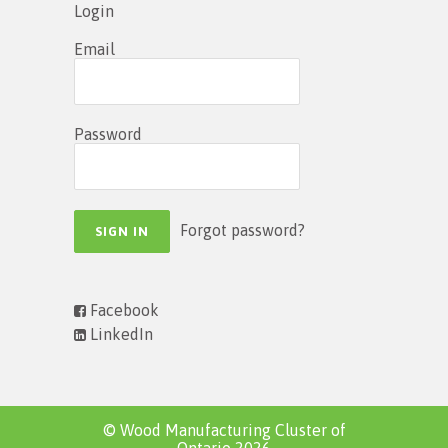
Login
Email
Password
Forgot password?
Facebook
LinkedIn
© Wood Manufacturing Cluster of
Ontario 2026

==*==

# EXERCISE DIRECTIONS
Give back every record above exactly as written, skipping each picture.

# EXERCISE SOLUTION
Login
Email
Password
Forgot password?
Facebook
LinkedIn
© Wood Manufacturing Cluster of
Ontario 2026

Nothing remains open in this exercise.